Advertisement

Neighborly Relationship

Share

The Citadel in Quebec City, built a century and a half ago to help repel American attacks that never came, stands as a reminder that U.S.-Canadian relations were not always as cordial as they are today. But when President Reagan and Canadian Prime Minister Brian Mulroney hold some of their summit sessions at that stone fortress starting Sunday, they will be reinforcing the bonds that their two countries share as well as trying to resolve some of the differences.

The two leaders plan to sign an agreement to modernize the Distant Early Warning line, the DEW line. The new North Warning System is designed to provide a more complete radar link in the two countries’ defenses against attack across the polar region. In return for its contributions to installation costs, Canada hopes to get a share of the construction contracts.

Reagan and Mulroney will also concentrate on U.S.-Canada trade, which exceeded $105 billion last year. Canada is far and away America’s leading trading partner, surpassing Japan or the entire European Economic Community. After a period of defensiveness about U.S. investment in Canada, Mulroney has said clearly that “Canada is open for business again.”

Advertisement

But there are areas of disagreement. Foremost is the question of how urgently action is needed on acid rain, the airborne pollution that is killing Northern U.S. and Canadian lakes and forests. Many experts believe that the principal sources of the deadly pollutants are auto and electric-power-station exhaust fumes that are carried in the atmosphere and return to Earth in rain or snow.

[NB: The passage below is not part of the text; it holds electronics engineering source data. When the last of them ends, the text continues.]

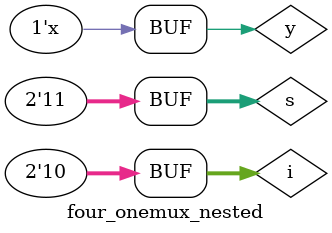
<source format=v>
`timescale 1ns / 1ps


module four_onemux_nested(); 
   reg[1:0] s;     
    reg [1:0]i; 
    wire y ;
assign y = (s[1:0] == 2'b00) ? i[0] :
           (s[1:0] == 2'b01) ? i[1] :
           (s[1:0] == 2'b10) ? i[2] :
                         i[3]; 
initial begin
s[0]=0;s[1]=0;i[0]=2'b00;#10;
s[0]=0;s[1]=1;i[1]=2'b01;#10;
s[0]=1;s[1]=0;i[2]=2'b10;#10;
s[0]=1;s[1]=1;i[3]=2'b11;#10;
end
endmodule



</source>
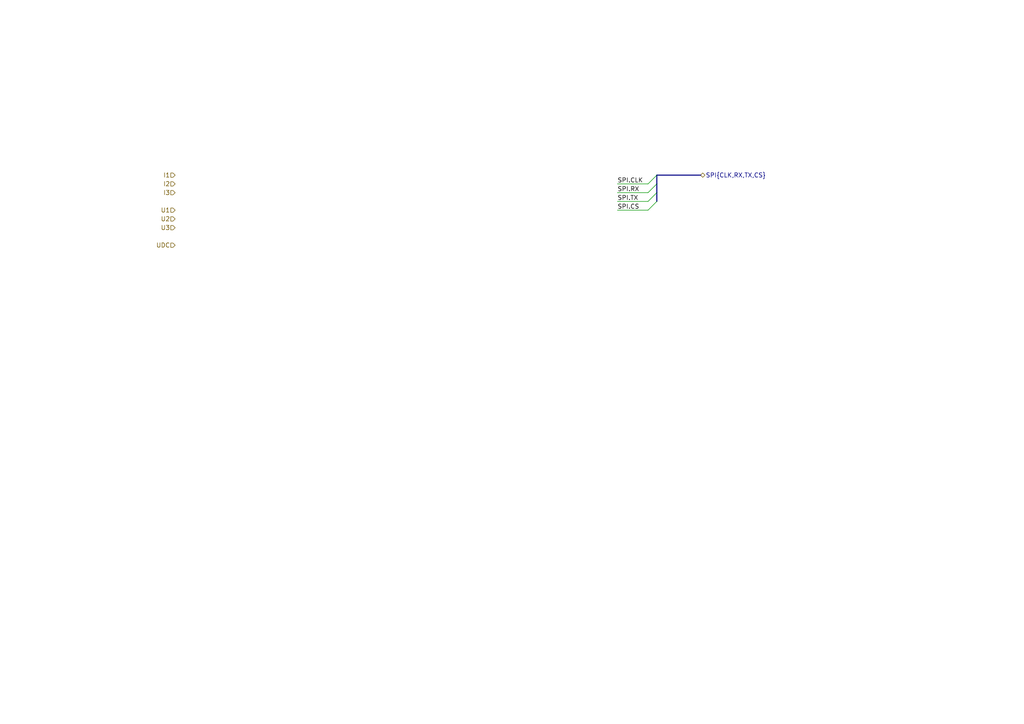
<source format=kicad_sch>
(kicad_sch
	(version 20250114)
	(generator "eeschema")
	(generator_version "9.0")
	(uuid "db80bc9a-8227-48a4-8b96-e0b0fbd1690f")
	(paper "A4")
	(title_block
		(title "${TITLE} - ${SUBTITLE}")
		(rev "${REV}")
		(company "github.com/${AUTHOR}")
	)
	(lib_symbols)
	(bus_entry
		(at 187.96 60.96)
		(size 2.54 -2.54)
		(stroke
			(width 0)
			(type default)
		)
		(uuid "130dfdcc-2673-436b-b71a-465b07ec3259")
	)
	(bus_entry
		(at 187.96 55.88)
		(size 2.54 -2.54)
		(stroke
			(width 0)
			(type default)
		)
		(uuid "3d4ab5bf-7ae8-491d-80d6-5c5296b5ea3a")
	)
	(bus_entry
		(at 187.96 53.34)
		(size 2.54 -2.54)
		(stroke
			(width 0)
			(type default)
		)
		(uuid "6c435196-f345-4ca1-9440-93e9122cd4a7")
	)
	(bus_entry
		(at 187.96 58.42)
		(size 2.54 -2.54)
		(stroke
			(width 0)
			(type default)
		)
		(uuid "f3ee1311-4bf2-4d54-990b-3ef2beee70e8")
	)
	(bus
		(pts
			(xy 190.5 55.88) (xy 190.5 53.34)
		)
		(stroke
			(width 0)
			(type default)
		)
		(uuid "11e9e2b6-caf2-498d-a8c9-7d8fa69450eb")
	)
	(wire
		(pts
			(xy 179.07 53.34) (xy 187.96 53.34)
		)
		(stroke
			(width 0)
			(type default)
		)
		(uuid "2c07c480-3e0d-4ed7-a608-87993be131f4")
	)
	(wire
		(pts
			(xy 179.07 55.88) (xy 187.96 55.88)
		)
		(stroke
			(width 0)
			(type default)
		)
		(uuid "69d5f168-584b-4c80-bbe0-211fc40fdbf1")
	)
	(bus
		(pts
			(xy 190.5 58.42) (xy 190.5 55.88)
		)
		(stroke
			(width 0)
			(type default)
		)
		(uuid "6a0ed479-650d-40ea-a944-9c2b0d5cf439")
	)
	(bus
		(pts
			(xy 190.5 53.34) (xy 190.5 50.8)
		)
		(stroke
			(width 0)
			(type default)
		)
		(uuid "6e5d3916-03d1-437d-8da5-5148dd7ffdea")
	)
	(wire
		(pts
			(xy 179.07 60.96) (xy 187.96 60.96)
		)
		(stroke
			(width 0)
			(type default)
		)
		(uuid "9072be8b-98fe-452a-b856-bf639ff3cdda")
	)
	(bus
		(pts
			(xy 190.5 50.8) (xy 203.2 50.8)
		)
		(stroke
			(width 0)
			(type default)
		)
		(uuid "944d3ece-eeeb-4652-b3ec-281fb6948dd4")
	)
	(wire
		(pts
			(xy 179.07 58.42) (xy 187.96 58.42)
		)
		(stroke
			(width 0)
			(type default)
		)
		(uuid "b03b050b-bc37-4080-a51f-c77b61655af6")
	)
	(label "SPI.TX"
		(at 179.07 58.42 0)
		(effects
			(font
				(size 1.27 1.27)
			)
			(justify left bottom)
		)
		(uuid "1bfc142f-98da-4898-beac-8b0a4da65a9a")
	)
	(label "SPI.CS"
		(at 179.07 60.96 0)
		(effects
			(font
				(size 1.27 1.27)
			)
			(justify left bottom)
		)
		(uuid "8f46ee9f-d985-460c-b25f-8072eeb18ffc")
	)
	(label "SPI.CLK"
		(at 179.07 53.34 0)
		(effects
			(font
				(size 1.27 1.27)
			)
			(justify left bottom)
		)
		(uuid "c20ed339-b612-4501-83ab-1cda1571132d")
	)
	(label "SPI.RX"
		(at 179.07 55.88 0)
		(effects
			(font
				(size 1.27 1.27)
			)
			(justify left bottom)
		)
		(uuid "ed4cf8d1-1511-451f-adb4-1d17083c49b5")
	)
	(hierarchical_label "U2"
		(shape input)
		(at 50.8 63.5 180)
		(effects
			(font
				(size 1.27 1.27)
			)
			(justify right)
		)
		(uuid "0da88143-8fef-4923-84a9-0bd661a0e55c")
	)
	(hierarchical_label "I2"
		(shape input)
		(at 50.8 53.34 180)
		(effects
			(font
				(size 1.27 1.27)
			)
			(justify right)
		)
		(uuid "3a43fc21-2f00-4239-8a2e-7f118f9a3a00")
	)
	(hierarchical_label "I3"
		(shape input)
		(at 50.8 55.88 180)
		(effects
			(font
				(size 1.27 1.27)
			)
			(justify right)
		)
		(uuid "6e6faabc-7e02-430a-afe7-f8e1de5cec62")
	)
	(hierarchical_label "U3"
		(shape input)
		(at 50.8 66.04 180)
		(effects
			(font
				(size 1.27 1.27)
			)
			(justify right)
		)
		(uuid "7f1950eb-364c-4060-b0ce-a7e24c405324")
	)
	(hierarchical_label "UDC"
		(shape input)
		(at 50.8 71.12 180)
		(effects
			(font
				(size 1.27 1.27)
			)
			(justify right)
		)
		(uuid "85f3fad5-3e72-42d8-ab20-425ba66adcc9")
	)
	(hierarchical_label "U1"
		(shape input)
		(at 50.8 60.96 180)
		(effects
			(font
				(size 1.27 1.27)
			)
			(justify right)
		)
		(uuid "a42a0615-a9de-4408-a470-b2191a68d56b")
	)
	(hierarchical_label "I1"
		(shape input)
		(at 50.8 50.8 180)
		(effects
			(font
				(size 1.27 1.27)
			)
			(justify right)
		)
		(uuid "c4759efe-d561-425f-ba8b-ec4e85002ab0")
	)
	(hierarchical_label "SPI{CLK,RX,TX,CS}"
		(shape bidirectional)
		(at 203.2 50.8 0)
		(effects
			(font
				(size 1.27 1.27)
			)
			(justify left)
		)
		(uuid "e974c3d5-a637-4c81-9927-1dffa0fd7a86")
	)
)

</source>
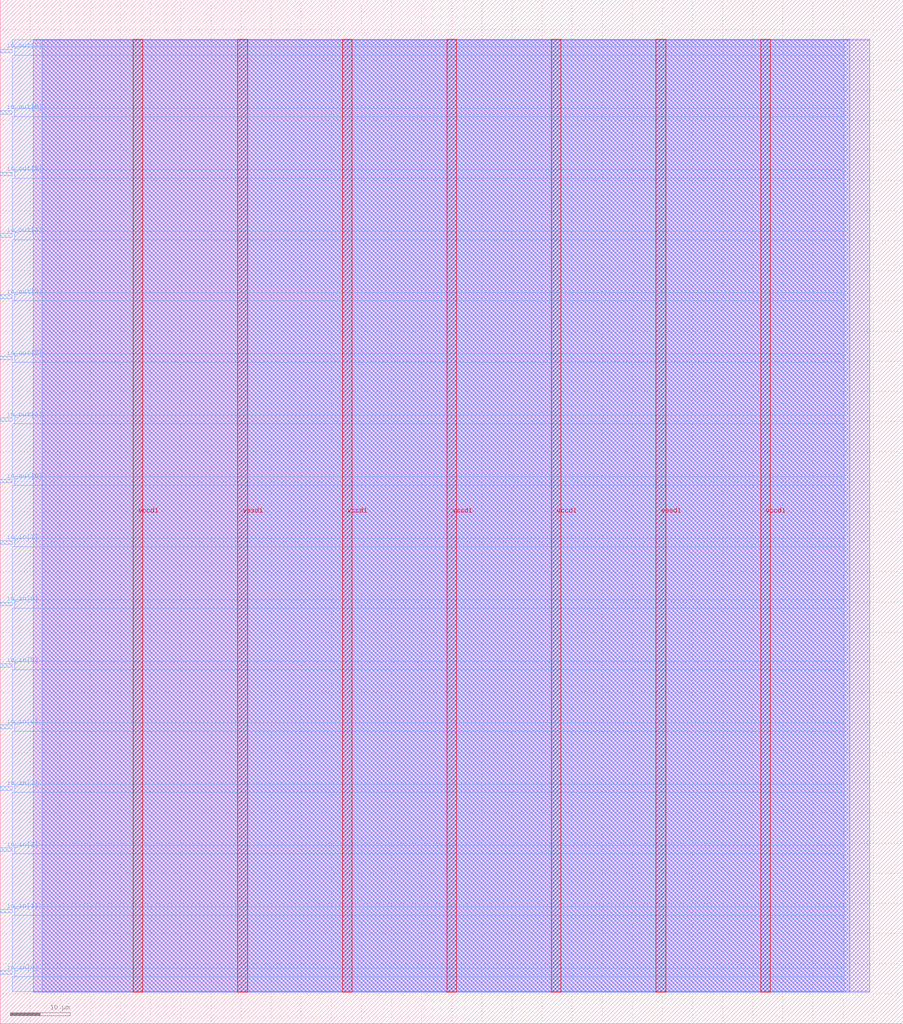
<source format=lef>
VERSION 5.7 ;
  NOWIREEXTENSIONATPIN ON ;
  DIVIDERCHAR "/" ;
  BUSBITCHARS "[]" ;
MACRO gregdavill_serv_top
  CLASS BLOCK ;
  FOREIGN gregdavill_serv_top ;
  ORIGIN 0.000 0.000 ;
  SIZE 150.000 BY 170.000 ;
  PIN io_in[0]
    DIRECTION INPUT ;
    USE SIGNAL ;
    PORT
      LAYER met3 ;
        RECT 0.000 8.200 2.000 8.800 ;
    END
  END io_in[0]
  PIN io_in[1]
    DIRECTION INPUT ;
    USE SIGNAL ;
    PORT
      LAYER met3 ;
        RECT 0.000 18.400 2.000 19.000 ;
    END
  END io_in[1]
  PIN io_in[2]
    DIRECTION INPUT ;
    USE SIGNAL ;
    PORT
      LAYER met3 ;
        RECT 0.000 28.600 2.000 29.200 ;
    END
  END io_in[2]
  PIN io_in[3]
    DIRECTION INPUT ;
    USE SIGNAL ;
    PORT
      LAYER met3 ;
        RECT 0.000 38.800 2.000 39.400 ;
    END
  END io_in[3]
  PIN io_in[4]
    DIRECTION INPUT ;
    USE SIGNAL ;
    PORT
      LAYER met3 ;
        RECT 0.000 49.000 2.000 49.600 ;
    END
  END io_in[4]
  PIN io_in[5]
    DIRECTION INPUT ;
    USE SIGNAL ;
    PORT
      LAYER met3 ;
        RECT 0.000 59.200 2.000 59.800 ;
    END
  END io_in[5]
  PIN io_in[6]
    DIRECTION INPUT ;
    USE SIGNAL ;
    PORT
      LAYER met3 ;
        RECT 0.000 69.400 2.000 70.000 ;
    END
  END io_in[6]
  PIN io_in[7]
    DIRECTION INPUT ;
    USE SIGNAL ;
    PORT
      LAYER met3 ;
        RECT 0.000 79.600 2.000 80.200 ;
    END
  END io_in[7]
  PIN io_out[0]
    DIRECTION OUTPUT TRISTATE ;
    USE SIGNAL ;
    PORT
      LAYER met3 ;
        RECT 0.000 89.800 2.000 90.400 ;
    END
  END io_out[0]
  PIN io_out[1]
    DIRECTION OUTPUT TRISTATE ;
    USE SIGNAL ;
    PORT
      LAYER met3 ;
        RECT 0.000 100.000 2.000 100.600 ;
    END
  END io_out[1]
  PIN io_out[2]
    DIRECTION OUTPUT TRISTATE ;
    USE SIGNAL ;
    PORT
      LAYER met3 ;
        RECT 0.000 110.200 2.000 110.800 ;
    END
  END io_out[2]
  PIN io_out[3]
    DIRECTION OUTPUT TRISTATE ;
    USE SIGNAL ;
    PORT
      LAYER met3 ;
        RECT 0.000 120.400 2.000 121.000 ;
    END
  END io_out[3]
  PIN io_out[4]
    DIRECTION OUTPUT TRISTATE ;
    USE SIGNAL ;
    PORT
      LAYER met3 ;
        RECT 0.000 130.600 2.000 131.200 ;
    END
  END io_out[4]
  PIN io_out[5]
    DIRECTION OUTPUT TRISTATE ;
    USE SIGNAL ;
    PORT
      LAYER met3 ;
        RECT 0.000 140.800 2.000 141.400 ;
    END
  END io_out[5]
  PIN io_out[6]
    DIRECTION OUTPUT TRISTATE ;
    USE SIGNAL ;
    PORT
      LAYER met3 ;
        RECT 0.000 151.000 2.000 151.600 ;
    END
  END io_out[6]
  PIN io_out[7]
    DIRECTION OUTPUT TRISTATE ;
    USE SIGNAL ;
    PORT
      LAYER met3 ;
        RECT 0.000 161.200 2.000 161.800 ;
    END
  END io_out[7]
  PIN vccd1
    DIRECTION INOUT ;
    USE POWER ;
    PORT
      LAYER met4 ;
        RECT 22.090 5.200 23.690 163.440 ;
    END
    PORT
      LAYER met4 ;
        RECT 56.830 5.200 58.430 163.440 ;
    END
    PORT
      LAYER met4 ;
        RECT 91.570 5.200 93.170 163.440 ;
    END
    PORT
      LAYER met4 ;
        RECT 126.310 5.200 127.910 163.440 ;
    END
  END vccd1
  PIN vssd1
    DIRECTION INOUT ;
    USE GROUND ;
    PORT
      LAYER met4 ;
        RECT 39.460 5.200 41.060 163.440 ;
    END
    PORT
      LAYER met4 ;
        RECT 74.200 5.200 75.800 163.440 ;
    END
    PORT
      LAYER met4 ;
        RECT 108.940 5.200 110.540 163.440 ;
    END
  END vssd1
  OBS
      LAYER li1 ;
        RECT 5.520 5.355 144.440 163.285 ;
      LAYER met1 ;
        RECT 5.520 5.200 144.440 163.440 ;
      LAYER met2 ;
        RECT 7.000 5.255 141.120 163.385 ;
      LAYER met3 ;
        RECT 2.000 162.200 140.235 163.365 ;
        RECT 2.400 160.800 140.235 162.200 ;
        RECT 2.000 152.000 140.235 160.800 ;
        RECT 2.400 150.600 140.235 152.000 ;
        RECT 2.000 141.800 140.235 150.600 ;
        RECT 2.400 140.400 140.235 141.800 ;
        RECT 2.000 131.600 140.235 140.400 ;
        RECT 2.400 130.200 140.235 131.600 ;
        RECT 2.000 121.400 140.235 130.200 ;
        RECT 2.400 120.000 140.235 121.400 ;
        RECT 2.000 111.200 140.235 120.000 ;
        RECT 2.400 109.800 140.235 111.200 ;
        RECT 2.000 101.000 140.235 109.800 ;
        RECT 2.400 99.600 140.235 101.000 ;
        RECT 2.000 90.800 140.235 99.600 ;
        RECT 2.400 89.400 140.235 90.800 ;
        RECT 2.000 80.600 140.235 89.400 ;
        RECT 2.400 79.200 140.235 80.600 ;
        RECT 2.000 70.400 140.235 79.200 ;
        RECT 2.400 69.000 140.235 70.400 ;
        RECT 2.000 60.200 140.235 69.000 ;
        RECT 2.400 58.800 140.235 60.200 ;
        RECT 2.000 50.000 140.235 58.800 ;
        RECT 2.400 48.600 140.235 50.000 ;
        RECT 2.000 39.800 140.235 48.600 ;
        RECT 2.400 38.400 140.235 39.800 ;
        RECT 2.000 29.600 140.235 38.400 ;
        RECT 2.400 28.200 140.235 29.600 ;
        RECT 2.000 19.400 140.235 28.200 ;
        RECT 2.400 18.000 140.235 19.400 ;
        RECT 2.000 9.200 140.235 18.000 ;
        RECT 2.400 7.800 140.235 9.200 ;
        RECT 2.000 5.275 140.235 7.800 ;
  END
END gregdavill_serv_top
END LIBRARY


</source>
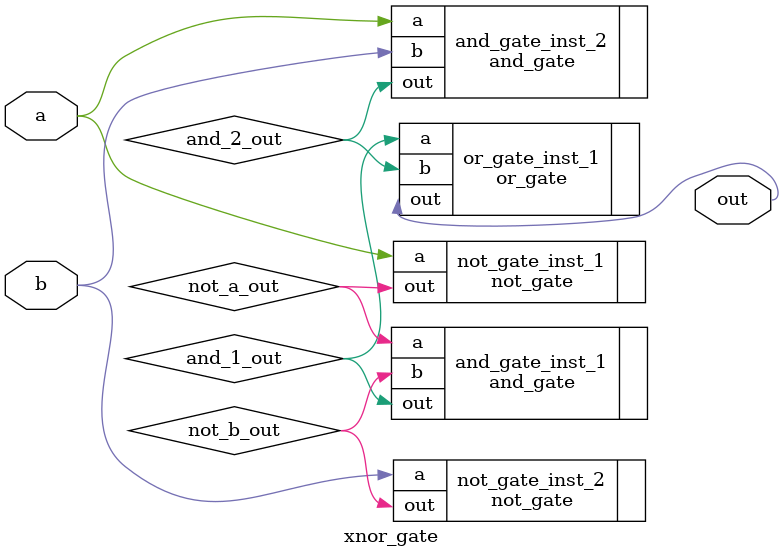
<source format=v>
module xnor_gate (a, b, out); 
	
	input a, b;

	output out;

	wire not_a_out, not_b_out;
	wire and_1_out, and_2_out;

	//Fill this out
	not_gate not_gate_inst_1 (
		.a			(a),
		.out 		(not_a_out)
	); 

	not_gate not_gate_inst_2 (
		.a			(b),
		.out 		(not_b_out)
	);

	and_gate and_gate_inst_1 (
		.a			(not_a_out),
		.b			(not_b_out),
		.out		(and_1_out)
	);

	and_gate and_gate_inst_2 (
		.a			(a),
		.b			(b),
		.out		(and_2_out)
	);

	or_gate or_gate_inst_1 (
		.a			(and_1_out),
		.b			(and_2_out),		
		.out		(out)
	);

endmodule



</source>
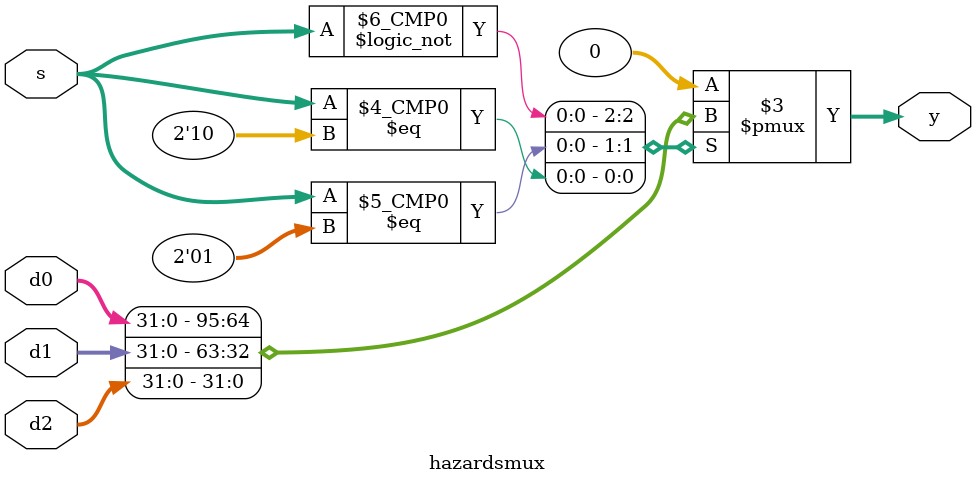
<source format=sv>
module hazardsmux #(parameter WIDTH = 32)
		(input logic [WIDTH-1:0] d0, d1, d2,
		 input logic [1:0] s,
		 output logic [WIDTH-1:0] y);
	
		always_comb begin
				case (s)
					2'b00: begin
						y = d0;
					end
					2'b01: begin
						y = d1;
					end
					2'b10: begin
						y = d2;
					end
					default: begin
						y = 32'b0;
					end
				endcase	
		end
endmodule
</source>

Despite years of study and many congressional legislative proposals, the Reagan Administration wants to do more research before undertaking expensive technological solutions. “In our view there has been enough research,” Canadian External Affairs Minister Joe Clark said as diplomatically as possible during a visit to Los Angeles last month. To back up its pleas for action, Canada has just tightened auto-emission standards and set goals for reducing pollution in each province. A Canadian push for action from its side of the border could add weight to congressional arguments that it is time to act for diplomatic as well as public-health reasons.

Canadians seem more self-confident in their dealings with Americans today than in recent decades, less in the shadow of their neighbor’s political, military and cultural influence. That self-confidence, plus the fact that Mulroney is more in tune with Reagan’s thinking than was his predecessor, Pierre Elliott Trudeau, should yield a more mature relationship between the two countries. It’s a relationship too important to both countries to take for granted.